In the records that follow, locate every line with "imágenes" and extract it.

"""

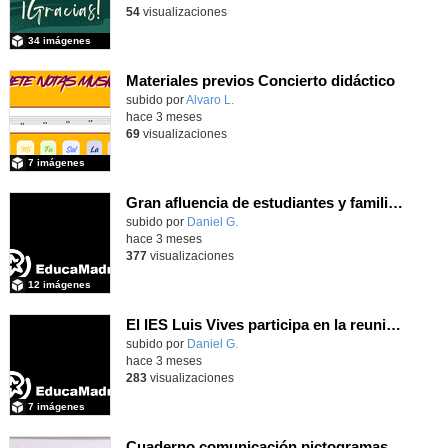
54
visualizaciones
34 imágenes
Materiales previos Concierto didáctico
Contenido educativo.
subido por
Alvaro L.
-
hace 3 meses
69
visualizaciones
7 imágenes
Gran afluencia de estudiantes y familias en la jornada de puertas abiertas que nuestro centro desarrolló el pasado 23 de abril de 2026
subido por
Daniel G.
-
hace 3 meses
377
visualizaciones
12 imágenes
El IES Luis Vives participa en la reunión de coordinación del proyecto de innovación MEFPD - CNC e Industria 4.0
subido por
Daniel G.
-
hace 3 meses
283
visualizaciones
7 imágenes
Cuaderno comunicación pictogramas y LSE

"""

• **Answer for the task**
34 imágenes
7 imágenes
12 imágenes
7 imágenes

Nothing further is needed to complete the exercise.